Fine-tuning problems in quantum field theory and Lorentz invariance: A scalar-fermion model with a physical momentum cutoff

TL;DR

This paper investigates how a physical momentum cutoff in a scalar-fermion quantum field theory can be compatible with low-energy Lorentz invariance, analyzing the fine-tuning needed for suppression of violations and light scalar particles.

Contribution

It demonstrates the conditions and fine-tuning necessary for Lorentz invariance to emerge at low energies despite high-energy violations in a scalar-fermion model.

Findings

Lorentz invariance suppression at low momenta is achievable with fine-tuning.
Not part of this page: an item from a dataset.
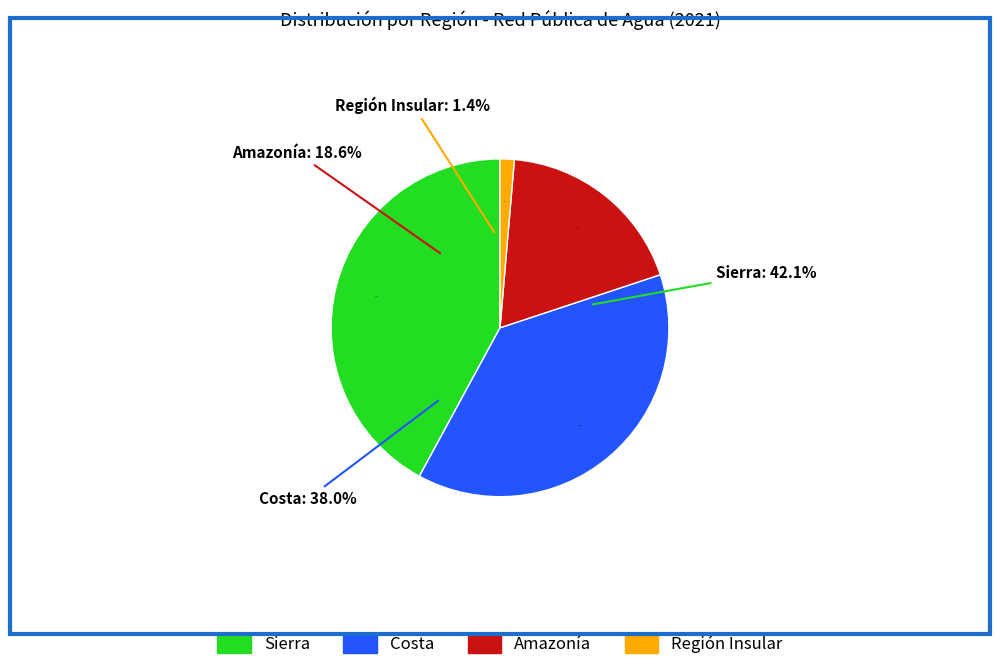

To the nearest percent, what is the average slice percentage?

25%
A physical momentum cutoff can render the theory finite while maintaining approximate Lorentz invariance.

Light scalar particles can coexist with high-energy Lorentz violation under specific conditions.

Abstract

We study the consistency of having Lorentz invariance as a low energy approximation within the quantum field theory framework. A model with a scalar and a fermion field is used to show how a Lorentz invariance violating high momentum scale, a physical cutoff rendering the quantum field theory finite, can be made compatible with a suppression of Lorentz invariance violations at low momenta. The fine tuning required to get this suppression and to have a light scalar particle in the spectrum is determined at one loop.